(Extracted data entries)

################

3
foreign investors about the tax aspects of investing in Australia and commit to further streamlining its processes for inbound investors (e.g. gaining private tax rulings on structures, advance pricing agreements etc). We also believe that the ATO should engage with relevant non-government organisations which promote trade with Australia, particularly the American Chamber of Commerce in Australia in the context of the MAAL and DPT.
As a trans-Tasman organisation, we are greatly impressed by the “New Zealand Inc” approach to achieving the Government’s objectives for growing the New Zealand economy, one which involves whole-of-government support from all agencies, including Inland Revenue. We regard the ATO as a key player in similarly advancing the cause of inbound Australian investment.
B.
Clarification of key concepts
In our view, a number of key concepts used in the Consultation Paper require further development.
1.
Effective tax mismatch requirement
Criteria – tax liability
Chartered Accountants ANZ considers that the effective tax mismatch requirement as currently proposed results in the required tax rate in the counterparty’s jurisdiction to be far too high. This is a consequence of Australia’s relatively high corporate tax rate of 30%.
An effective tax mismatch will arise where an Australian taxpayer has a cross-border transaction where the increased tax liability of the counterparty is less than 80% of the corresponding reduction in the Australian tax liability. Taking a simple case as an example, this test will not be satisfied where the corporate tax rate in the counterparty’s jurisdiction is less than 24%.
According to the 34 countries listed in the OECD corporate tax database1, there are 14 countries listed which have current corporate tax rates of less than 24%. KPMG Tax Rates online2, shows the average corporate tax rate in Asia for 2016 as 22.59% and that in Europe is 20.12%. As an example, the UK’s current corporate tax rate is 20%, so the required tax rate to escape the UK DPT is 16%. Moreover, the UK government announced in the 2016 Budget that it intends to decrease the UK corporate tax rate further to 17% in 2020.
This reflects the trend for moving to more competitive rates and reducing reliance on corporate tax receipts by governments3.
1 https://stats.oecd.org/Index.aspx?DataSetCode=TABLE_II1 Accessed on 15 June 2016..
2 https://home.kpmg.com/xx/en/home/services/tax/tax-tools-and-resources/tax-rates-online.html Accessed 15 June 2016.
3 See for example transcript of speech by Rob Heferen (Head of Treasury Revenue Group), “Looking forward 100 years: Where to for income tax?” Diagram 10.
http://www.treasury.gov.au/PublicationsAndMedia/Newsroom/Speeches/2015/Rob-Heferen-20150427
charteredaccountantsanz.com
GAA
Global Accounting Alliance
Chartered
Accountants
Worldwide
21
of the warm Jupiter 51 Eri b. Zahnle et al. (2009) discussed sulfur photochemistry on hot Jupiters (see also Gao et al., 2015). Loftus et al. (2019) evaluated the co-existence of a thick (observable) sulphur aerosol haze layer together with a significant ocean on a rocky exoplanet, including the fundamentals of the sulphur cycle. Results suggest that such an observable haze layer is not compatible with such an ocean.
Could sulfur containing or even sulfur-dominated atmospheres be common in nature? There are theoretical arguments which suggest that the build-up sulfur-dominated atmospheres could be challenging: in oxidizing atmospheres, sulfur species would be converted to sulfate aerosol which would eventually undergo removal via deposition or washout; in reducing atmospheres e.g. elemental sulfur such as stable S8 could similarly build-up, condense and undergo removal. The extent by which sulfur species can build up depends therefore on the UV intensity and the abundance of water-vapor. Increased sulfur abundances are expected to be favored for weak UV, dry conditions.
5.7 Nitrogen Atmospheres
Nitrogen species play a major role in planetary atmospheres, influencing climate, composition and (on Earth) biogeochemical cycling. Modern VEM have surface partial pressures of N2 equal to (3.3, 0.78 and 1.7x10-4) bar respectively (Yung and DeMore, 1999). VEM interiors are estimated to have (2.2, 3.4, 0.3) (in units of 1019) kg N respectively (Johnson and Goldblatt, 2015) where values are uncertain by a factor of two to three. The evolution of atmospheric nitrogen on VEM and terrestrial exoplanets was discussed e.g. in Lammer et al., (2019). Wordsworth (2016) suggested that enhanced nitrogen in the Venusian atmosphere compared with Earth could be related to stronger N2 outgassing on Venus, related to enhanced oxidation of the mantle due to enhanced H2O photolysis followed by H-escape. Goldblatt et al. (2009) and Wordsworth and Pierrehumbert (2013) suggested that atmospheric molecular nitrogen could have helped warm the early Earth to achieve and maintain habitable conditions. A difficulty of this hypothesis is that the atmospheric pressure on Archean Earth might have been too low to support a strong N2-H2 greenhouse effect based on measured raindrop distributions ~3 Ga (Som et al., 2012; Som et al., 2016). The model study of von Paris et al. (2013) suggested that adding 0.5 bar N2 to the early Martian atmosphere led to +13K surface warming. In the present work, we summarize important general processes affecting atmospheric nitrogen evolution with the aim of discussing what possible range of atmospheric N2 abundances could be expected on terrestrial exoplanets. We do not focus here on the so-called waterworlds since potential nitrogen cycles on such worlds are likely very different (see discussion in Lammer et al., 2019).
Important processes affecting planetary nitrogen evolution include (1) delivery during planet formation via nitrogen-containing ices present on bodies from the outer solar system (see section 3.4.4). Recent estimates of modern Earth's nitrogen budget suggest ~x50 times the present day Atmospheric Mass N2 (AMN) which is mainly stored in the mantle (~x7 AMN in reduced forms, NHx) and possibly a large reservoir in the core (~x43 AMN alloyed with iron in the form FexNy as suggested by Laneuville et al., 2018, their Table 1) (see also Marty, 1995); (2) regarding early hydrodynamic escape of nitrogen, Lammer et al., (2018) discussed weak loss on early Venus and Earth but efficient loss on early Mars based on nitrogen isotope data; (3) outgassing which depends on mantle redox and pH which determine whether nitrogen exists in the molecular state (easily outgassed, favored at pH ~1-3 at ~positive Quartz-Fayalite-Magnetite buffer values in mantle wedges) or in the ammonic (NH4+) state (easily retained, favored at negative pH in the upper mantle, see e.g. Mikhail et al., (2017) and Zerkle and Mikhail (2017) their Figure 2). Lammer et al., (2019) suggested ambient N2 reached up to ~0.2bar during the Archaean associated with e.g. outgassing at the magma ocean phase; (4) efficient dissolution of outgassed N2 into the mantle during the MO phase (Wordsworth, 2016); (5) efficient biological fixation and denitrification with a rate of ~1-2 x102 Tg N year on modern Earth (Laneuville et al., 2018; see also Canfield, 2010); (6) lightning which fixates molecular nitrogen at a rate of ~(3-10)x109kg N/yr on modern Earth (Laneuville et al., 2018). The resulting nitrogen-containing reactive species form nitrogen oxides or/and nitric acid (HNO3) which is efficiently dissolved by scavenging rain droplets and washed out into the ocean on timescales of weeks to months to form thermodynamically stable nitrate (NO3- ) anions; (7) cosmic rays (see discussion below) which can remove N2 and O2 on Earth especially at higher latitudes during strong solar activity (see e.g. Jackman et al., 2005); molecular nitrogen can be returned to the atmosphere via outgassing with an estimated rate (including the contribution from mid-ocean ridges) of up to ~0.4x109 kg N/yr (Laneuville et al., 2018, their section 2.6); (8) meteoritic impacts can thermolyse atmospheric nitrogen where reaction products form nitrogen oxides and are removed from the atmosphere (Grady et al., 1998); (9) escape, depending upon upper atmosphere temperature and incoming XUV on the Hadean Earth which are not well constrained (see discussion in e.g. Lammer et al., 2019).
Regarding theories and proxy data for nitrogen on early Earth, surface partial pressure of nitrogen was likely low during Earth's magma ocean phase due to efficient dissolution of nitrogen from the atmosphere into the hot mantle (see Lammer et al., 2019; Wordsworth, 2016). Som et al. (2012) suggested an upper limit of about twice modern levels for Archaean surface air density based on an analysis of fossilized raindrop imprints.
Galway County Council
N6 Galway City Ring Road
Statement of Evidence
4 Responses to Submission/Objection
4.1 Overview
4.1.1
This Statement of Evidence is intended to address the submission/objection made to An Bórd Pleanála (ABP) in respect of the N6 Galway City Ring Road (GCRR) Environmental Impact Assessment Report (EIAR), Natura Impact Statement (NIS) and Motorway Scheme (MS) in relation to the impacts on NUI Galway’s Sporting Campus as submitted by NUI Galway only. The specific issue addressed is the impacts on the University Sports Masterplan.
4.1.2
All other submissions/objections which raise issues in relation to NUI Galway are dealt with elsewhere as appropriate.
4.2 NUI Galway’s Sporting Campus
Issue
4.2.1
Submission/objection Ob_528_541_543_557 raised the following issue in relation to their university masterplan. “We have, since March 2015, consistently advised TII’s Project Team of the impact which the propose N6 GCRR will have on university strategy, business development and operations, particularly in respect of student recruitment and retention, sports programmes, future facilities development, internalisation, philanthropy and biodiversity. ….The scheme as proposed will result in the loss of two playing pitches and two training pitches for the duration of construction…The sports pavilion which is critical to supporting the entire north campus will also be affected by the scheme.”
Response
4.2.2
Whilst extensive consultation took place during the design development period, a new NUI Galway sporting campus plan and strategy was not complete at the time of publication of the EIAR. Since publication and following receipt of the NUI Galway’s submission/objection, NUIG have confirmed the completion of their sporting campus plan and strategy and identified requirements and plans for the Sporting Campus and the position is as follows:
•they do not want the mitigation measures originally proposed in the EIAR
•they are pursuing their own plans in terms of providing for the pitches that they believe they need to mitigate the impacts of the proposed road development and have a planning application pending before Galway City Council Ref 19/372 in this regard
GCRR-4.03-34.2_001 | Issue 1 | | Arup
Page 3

################

- _Your task_: Only the line that contains "4.2 NUI Galway’s Sporting Campus" and the lines after it, through the end of the data above, are to be repeated exactly.

- _Exercise solution_:
4.2 NUI Galway’s Sporting Campus
Issue
4.2.1
Submission/objection Ob_528_541_543_557 raised the following issue in relation to their university masterplan. “We have, since March 2015, consistently advised TII’s Project Team of the impact which the propose N6 GCRR will have on university strategy, business development and operations, particularly in respect of student recruitment and retention, sports programmes, future facilities development, internalisation, philanthropy and biodiversity. ….The scheme as proposed will result in the loss of two playing pitches and two training pitches for the duration of construction…The sports pavilion which is critical to supporting the entire north campus will also be affected by the scheme.”
Response
4.2.2
Whilst extensive consultation took place during the design development period, a new NUI Galway sporting campus plan and strategy was not complete at the time of publication of the EIAR. Since publication and following receipt of the NUI Galway’s submission/objection, NUIG have confirmed the completion of their sporting campus plan and strategy and identified requirements and plans for the Sporting Campus and the position is as follows:
•they do not want the mitigation measures originally proposed in the EIAR
•they are pursuing their own plans in terms of providing for the pitches that they believe they need to mitigate the impacts of the proposed road development and have a planning application pending before Galway City Council Ref 19/372 in this regard
GCRR-4.03-34.2_001 | Issue 1 | | Arup
Page 3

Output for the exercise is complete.